In this exercise, every entry is to be copied exactly.

• [Dataset excerpts]:
"""

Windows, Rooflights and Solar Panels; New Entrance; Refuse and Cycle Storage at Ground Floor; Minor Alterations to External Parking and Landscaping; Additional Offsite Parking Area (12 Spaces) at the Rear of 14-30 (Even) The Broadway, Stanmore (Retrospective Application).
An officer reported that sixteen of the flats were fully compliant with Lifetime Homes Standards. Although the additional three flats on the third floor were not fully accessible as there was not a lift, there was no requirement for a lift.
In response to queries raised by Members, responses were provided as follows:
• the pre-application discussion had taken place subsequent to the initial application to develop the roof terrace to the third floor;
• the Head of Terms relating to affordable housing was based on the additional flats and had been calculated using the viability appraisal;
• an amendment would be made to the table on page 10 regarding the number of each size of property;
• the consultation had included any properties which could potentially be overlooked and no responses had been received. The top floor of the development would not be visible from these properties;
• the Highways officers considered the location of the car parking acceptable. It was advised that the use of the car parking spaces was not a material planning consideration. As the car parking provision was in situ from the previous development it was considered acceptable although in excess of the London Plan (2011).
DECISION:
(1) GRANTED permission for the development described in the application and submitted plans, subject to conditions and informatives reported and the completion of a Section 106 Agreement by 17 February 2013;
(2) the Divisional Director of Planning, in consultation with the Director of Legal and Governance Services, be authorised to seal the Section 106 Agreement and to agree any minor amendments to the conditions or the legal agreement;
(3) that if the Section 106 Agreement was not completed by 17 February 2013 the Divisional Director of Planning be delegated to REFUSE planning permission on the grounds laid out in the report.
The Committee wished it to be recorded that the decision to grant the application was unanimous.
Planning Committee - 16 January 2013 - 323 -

"""

• [Your response]:
Windows, Rooflights and Solar Panels; New Entrance; Refuse and Cycle Storage at Ground Floor; Minor Alterations to External Parking and Landscaping; Additional Offsite Parking Area (12 Spaces) at the Rear of 14-30 (Even) The Broadway, Stanmore (Retrospective Application).
An officer reported that sixteen of the flats were fully compliant with Lifetime Homes Standards. Although the additional three flats on the third floor were not fully accessible as there was not a lift, there was no requirement for a lift.
In response to queries raised by Members, responses were provided as follows:
• the pre-application discussion had taken place subsequent to the initial application to develop the roof terrace to the third floor;
• the Head of Terms relating to affordable housing was based on the additional flats and had been calculated using the viability appraisal;
• an amendment would be made to the table on page 10 regarding the number of each size of property;
• the consultation had included any properties which could potentially be overlooked and no responses had been received. The top floor of the development would not be visible from these properties;
• the Highways officers considered the location of the car parking acceptable. It was advised that the use of the car parking spaces was not a material planning consideration. As the car parking provision was in situ from the previous development it was considered acceptable although in excess of the London Plan (2011).
DECISION:
(1) GRANTED permission for the development described in the application and submitted plans, subject to conditions and informatives reported and the completion of a Section 106 Agreement by 17 February 2013;
(2) the Divisional Director of Planning, in consultation with the Director of Legal and Governance Services, be authorised to seal the Section 106 Agreement and to agree any minor amendments to the conditions or the legal agreement;
(3) that if the Section 106 Agreement was not completed by 17 February 2013 the Divisional Director of Planning be delegated to REFUSE planning permission on the grounds laid out in the report.
The Committee wished it to be recorded that the decision to grant the application was unanimous.
Planning Committee - 16 January 2013 - 323 -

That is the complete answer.